Should I thin out the eggshell? By how much?

Kind regards, Andrew


----------



## Mike.S (24 May 2014)

Andrew 

I don't believe you'll get an acceptable finish using just a roller with Dulux Trade Eggshell (the oil/Alkyd based version?). 

Your preparation seems fine - look to achieve a smooth/flat finish with two coats of primer and sand flat - but rollers usually introduce air bubbles into the paint, alongside its natural texture, and these might be the source of your 'orange peel' effect. 

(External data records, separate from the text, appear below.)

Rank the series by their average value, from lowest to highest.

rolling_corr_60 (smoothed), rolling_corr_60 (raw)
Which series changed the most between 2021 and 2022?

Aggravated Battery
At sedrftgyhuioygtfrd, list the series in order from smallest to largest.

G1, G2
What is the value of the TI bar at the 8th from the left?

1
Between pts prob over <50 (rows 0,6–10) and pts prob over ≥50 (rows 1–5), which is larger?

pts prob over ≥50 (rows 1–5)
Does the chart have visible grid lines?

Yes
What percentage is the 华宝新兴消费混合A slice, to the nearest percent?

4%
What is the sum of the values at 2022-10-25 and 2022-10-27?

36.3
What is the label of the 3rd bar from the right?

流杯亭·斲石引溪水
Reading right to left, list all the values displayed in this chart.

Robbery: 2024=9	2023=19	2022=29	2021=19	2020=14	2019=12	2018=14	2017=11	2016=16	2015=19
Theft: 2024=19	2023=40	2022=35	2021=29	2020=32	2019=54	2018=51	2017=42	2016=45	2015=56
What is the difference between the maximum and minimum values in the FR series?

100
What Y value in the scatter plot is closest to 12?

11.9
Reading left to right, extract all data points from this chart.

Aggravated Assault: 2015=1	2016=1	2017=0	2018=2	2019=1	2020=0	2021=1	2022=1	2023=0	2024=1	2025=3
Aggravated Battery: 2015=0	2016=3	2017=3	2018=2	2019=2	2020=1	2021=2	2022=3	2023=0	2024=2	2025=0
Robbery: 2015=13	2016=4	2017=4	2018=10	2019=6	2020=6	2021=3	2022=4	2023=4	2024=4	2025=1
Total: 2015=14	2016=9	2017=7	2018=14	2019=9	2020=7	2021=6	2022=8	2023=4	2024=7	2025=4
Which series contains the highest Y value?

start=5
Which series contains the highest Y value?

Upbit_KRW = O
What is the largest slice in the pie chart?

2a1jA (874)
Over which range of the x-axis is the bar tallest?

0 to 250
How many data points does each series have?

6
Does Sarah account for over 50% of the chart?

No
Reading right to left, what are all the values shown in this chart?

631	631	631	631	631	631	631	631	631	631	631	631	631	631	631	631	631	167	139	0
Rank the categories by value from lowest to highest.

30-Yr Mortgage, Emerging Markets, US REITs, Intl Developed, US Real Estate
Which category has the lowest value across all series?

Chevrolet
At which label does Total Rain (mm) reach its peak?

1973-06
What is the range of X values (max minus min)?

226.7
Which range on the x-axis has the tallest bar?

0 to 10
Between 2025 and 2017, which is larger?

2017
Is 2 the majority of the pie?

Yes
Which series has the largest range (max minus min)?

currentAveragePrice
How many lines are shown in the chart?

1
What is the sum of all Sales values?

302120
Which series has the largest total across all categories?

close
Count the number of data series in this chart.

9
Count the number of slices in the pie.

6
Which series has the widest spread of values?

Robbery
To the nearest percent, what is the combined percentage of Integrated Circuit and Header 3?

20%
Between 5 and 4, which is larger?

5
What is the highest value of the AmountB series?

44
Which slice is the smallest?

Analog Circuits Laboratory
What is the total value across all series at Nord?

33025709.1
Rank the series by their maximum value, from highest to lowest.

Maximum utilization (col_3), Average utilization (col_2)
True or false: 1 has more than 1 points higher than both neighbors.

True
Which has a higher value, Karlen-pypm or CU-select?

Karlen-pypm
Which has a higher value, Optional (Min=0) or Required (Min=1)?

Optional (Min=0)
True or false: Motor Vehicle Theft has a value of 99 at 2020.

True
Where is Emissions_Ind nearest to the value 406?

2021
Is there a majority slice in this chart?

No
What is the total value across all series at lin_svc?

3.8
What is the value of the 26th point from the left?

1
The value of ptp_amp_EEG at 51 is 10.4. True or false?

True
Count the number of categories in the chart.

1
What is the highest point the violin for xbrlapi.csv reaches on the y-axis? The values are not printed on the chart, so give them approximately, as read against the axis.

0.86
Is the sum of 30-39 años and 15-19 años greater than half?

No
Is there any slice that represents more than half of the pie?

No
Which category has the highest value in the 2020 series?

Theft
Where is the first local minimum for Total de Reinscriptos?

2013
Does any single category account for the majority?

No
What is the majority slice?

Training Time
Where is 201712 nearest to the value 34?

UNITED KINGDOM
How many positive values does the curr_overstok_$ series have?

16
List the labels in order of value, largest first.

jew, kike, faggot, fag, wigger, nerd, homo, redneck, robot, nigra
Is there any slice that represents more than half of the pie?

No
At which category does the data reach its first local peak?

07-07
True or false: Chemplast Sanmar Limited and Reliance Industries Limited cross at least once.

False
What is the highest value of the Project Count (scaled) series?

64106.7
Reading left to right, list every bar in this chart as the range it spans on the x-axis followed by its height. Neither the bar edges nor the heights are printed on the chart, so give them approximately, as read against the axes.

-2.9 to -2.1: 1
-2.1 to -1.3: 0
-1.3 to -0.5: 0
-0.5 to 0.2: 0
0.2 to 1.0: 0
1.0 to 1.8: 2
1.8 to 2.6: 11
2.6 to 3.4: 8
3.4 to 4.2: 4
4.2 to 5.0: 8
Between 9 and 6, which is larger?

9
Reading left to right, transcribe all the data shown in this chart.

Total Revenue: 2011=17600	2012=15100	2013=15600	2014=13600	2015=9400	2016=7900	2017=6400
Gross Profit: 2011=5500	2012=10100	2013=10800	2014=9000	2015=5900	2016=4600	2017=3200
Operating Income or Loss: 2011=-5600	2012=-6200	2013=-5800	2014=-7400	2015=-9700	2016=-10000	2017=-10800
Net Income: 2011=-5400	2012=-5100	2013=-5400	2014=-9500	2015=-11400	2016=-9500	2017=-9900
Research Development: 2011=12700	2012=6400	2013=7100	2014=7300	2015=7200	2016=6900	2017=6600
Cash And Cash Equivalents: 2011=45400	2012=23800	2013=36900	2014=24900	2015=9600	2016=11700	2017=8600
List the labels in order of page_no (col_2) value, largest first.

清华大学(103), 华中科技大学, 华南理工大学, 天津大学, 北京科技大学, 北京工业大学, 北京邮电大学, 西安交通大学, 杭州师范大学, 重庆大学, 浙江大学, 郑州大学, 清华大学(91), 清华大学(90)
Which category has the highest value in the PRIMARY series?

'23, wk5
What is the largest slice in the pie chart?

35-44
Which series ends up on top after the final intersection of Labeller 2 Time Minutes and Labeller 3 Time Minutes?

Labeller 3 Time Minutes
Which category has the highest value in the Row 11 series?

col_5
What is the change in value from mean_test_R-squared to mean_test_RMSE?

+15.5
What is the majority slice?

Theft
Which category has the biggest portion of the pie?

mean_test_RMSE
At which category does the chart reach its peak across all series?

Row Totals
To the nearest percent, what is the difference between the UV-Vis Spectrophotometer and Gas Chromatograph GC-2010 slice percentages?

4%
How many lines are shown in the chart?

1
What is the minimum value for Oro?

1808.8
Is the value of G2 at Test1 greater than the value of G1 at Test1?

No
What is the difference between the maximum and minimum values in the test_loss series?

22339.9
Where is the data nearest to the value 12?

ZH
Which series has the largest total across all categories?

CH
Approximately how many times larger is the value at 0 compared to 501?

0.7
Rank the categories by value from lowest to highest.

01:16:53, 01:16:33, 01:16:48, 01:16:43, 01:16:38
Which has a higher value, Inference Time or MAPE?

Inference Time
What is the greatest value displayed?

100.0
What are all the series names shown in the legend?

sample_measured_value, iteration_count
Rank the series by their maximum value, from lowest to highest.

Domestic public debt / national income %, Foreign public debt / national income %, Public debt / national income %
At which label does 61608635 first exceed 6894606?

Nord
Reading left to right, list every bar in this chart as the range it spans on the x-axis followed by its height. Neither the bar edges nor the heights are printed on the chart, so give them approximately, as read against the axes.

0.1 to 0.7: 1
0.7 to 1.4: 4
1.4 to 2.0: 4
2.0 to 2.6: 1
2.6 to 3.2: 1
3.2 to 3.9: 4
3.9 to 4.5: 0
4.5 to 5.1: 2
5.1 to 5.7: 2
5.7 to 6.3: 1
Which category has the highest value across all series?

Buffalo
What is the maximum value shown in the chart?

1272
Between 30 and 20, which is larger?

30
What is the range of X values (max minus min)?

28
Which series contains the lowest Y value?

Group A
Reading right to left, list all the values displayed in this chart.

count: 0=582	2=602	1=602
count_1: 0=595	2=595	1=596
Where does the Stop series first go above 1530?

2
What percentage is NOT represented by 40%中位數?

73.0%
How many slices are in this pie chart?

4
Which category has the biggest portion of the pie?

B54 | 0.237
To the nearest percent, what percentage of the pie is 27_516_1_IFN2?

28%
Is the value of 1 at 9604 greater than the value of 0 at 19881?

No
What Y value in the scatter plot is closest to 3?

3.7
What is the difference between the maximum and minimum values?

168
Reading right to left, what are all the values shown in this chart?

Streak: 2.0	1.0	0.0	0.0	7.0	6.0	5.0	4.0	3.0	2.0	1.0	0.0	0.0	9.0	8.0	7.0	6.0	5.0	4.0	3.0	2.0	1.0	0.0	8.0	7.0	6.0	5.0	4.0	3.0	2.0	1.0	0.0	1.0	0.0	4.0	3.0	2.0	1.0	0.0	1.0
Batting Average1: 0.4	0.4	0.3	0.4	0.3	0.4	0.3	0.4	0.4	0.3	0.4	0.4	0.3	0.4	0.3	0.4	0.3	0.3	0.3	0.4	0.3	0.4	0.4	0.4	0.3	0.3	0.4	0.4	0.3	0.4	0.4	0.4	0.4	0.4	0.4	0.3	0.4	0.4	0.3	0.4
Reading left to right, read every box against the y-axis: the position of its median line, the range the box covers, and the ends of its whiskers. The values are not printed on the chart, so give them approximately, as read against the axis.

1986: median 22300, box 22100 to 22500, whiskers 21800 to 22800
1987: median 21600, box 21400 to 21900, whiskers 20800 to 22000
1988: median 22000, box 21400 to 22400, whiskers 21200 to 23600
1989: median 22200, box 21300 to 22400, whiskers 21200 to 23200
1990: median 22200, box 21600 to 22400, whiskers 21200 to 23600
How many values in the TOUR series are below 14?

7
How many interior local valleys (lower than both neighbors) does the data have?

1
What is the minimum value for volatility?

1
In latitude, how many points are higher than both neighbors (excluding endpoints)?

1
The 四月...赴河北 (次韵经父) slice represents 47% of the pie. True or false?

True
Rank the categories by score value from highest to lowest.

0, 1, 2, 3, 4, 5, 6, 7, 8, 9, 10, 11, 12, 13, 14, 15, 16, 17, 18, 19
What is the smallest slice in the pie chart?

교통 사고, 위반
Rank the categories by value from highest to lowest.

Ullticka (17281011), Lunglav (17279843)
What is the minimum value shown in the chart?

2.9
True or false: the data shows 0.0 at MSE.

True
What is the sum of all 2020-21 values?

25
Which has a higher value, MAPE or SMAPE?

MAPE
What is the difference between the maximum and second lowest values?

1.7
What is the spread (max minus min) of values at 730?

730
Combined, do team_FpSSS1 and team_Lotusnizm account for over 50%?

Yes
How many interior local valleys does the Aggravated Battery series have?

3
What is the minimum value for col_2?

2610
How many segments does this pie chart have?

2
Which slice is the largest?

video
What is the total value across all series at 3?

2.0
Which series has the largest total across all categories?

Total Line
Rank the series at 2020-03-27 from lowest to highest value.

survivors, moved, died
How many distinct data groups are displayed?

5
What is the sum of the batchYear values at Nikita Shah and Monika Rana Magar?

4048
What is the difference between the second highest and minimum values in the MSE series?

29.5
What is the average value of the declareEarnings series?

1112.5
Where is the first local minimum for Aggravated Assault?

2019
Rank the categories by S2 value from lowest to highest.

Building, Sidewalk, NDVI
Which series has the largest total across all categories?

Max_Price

Hopefully, someone like Andy Crichton will be along with some expert views, but I'd suggest you remove the doors and paint them horizontally (as you mentioned), by all means apply the paint quickly - using a short pile roller - but then immediately lay-off the paint using a quality brush. Keep it simple and quick - do not overbrush. See here if you're unfamiliar. 

If you're still having problems then thinning, especially on a hot day when the paint dries quickly, may help let the paint flow but at the risk of runs developing. 

Finally, it's very difficult to achieve that perfect flat finish without spraying, so expectations need to be realistic.


----------



## jasonB (24 May 2014)

I tend to lay it on with a foam roller and then layoff with a brush. Oil based may need a bit of thinning and the waterbased you can get additives to help it flow out if its a large area that you can't brush out while wet.
As mike says a roller will leave a texture.

J


----------



## fobos8 (25 May 2014)

many thanks for the tips guys. I think I will lay off with a brush, thin it out a bit and try and get some "conditioner" to add to the paint.

fingers crossed.


----------



## Andy RV (31 May 2014)

Have you considered spraying? I've got the cheap £100 apollo spraymate HVLP and it's fine for my hobby needs.


----------



## Stormer1940 (1 Jun 2014)

jasonB":7e03uj9b said:


> I tend to lay it on with a foam roller and then layoff with a brush. Oil based may need a bit of thinning and the waterbased you can get additives to help it flow out if its a large area that you can't brush out while wet.
> As mike says a roller will leave a texture.
> 
> J



Owatrol is a good paint conditioner for oil based paint and you can get the same for waterborne. Doesn't dilute the colour pigments like white spirit.


----------